That’s the theory, but what really happens? If I step outside my back door and just look at the night sky, to me at least they appear to have different sizes. That means that between the atmosphere and aberrations of the eye the image has expanded to trigger more than a single receptor. The theoretical maximum acuity of the eye is approximately twice the diameter of the foveal receptors or about 40 arcseconds. With a fully dilated nocturnal pupil it is much, much worse. The studies I’ve seen suggests 240 arcseconds would be a very good result for bright stars. That means the retinal image of the star has now expanded to almost 6 million times the area. Very dim objects will need to be orders of magnitude bigger still to be resolved. As far as the retina is concerned stars don't look dimensionless, but their apparent size will depend on some combination of their original angular size and luminance, and be influenced by magnification.

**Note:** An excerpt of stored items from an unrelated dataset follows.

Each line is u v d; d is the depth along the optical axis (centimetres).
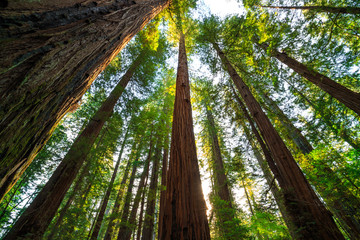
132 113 630
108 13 166
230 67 602
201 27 739
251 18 553
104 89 569
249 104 449
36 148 106
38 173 640
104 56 173
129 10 215
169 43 934
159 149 853
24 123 86
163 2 409
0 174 74
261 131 379
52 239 446
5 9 71
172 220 113
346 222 457
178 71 359
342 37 509
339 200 477
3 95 69
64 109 131
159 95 1045
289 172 282
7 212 609
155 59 797
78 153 344
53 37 96
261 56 597
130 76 645
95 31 142
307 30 464
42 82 92
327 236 203
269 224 526
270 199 345
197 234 102
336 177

To jump to another element in the story I want to give a brief mention to the eye's photosensitivity. The dynamic range of the eye is variously reported to be in the billion to trillion fold range, but as digital photographers will most likely be aware, that range needs to mostly be cut into 8 bit or 256 fold chunks to match the dynamic range of the eye for any particular scene. The eye adjusts to the center weighted luminance of the view by adjusting not only pupil diameter but also the sensitivity of the different receptor and by switching from low sensitivity cones to high sensitivity rods. The pertinent point is what happens to the light outside that range. The eye adjusts approximately to the average scene luminance. I know the sensitivity profile is not linear but for the sake of simplicity anything in the view 125x the average light level or more will be maxed out, and progress into glare. Anything 125x lower than average will appear black. Dim detail is lost and may be removed as system noise by visual image processing. Very small dim objects will be filtered from the view you think you see. The average light level and then dynamic range of the light within a scene make a big difference, but I'll let others discuss astro magnitudes. Magnification, by narrowing the view alters the visual, dynamics of a particular scene, and with it, the ability to see dim objects.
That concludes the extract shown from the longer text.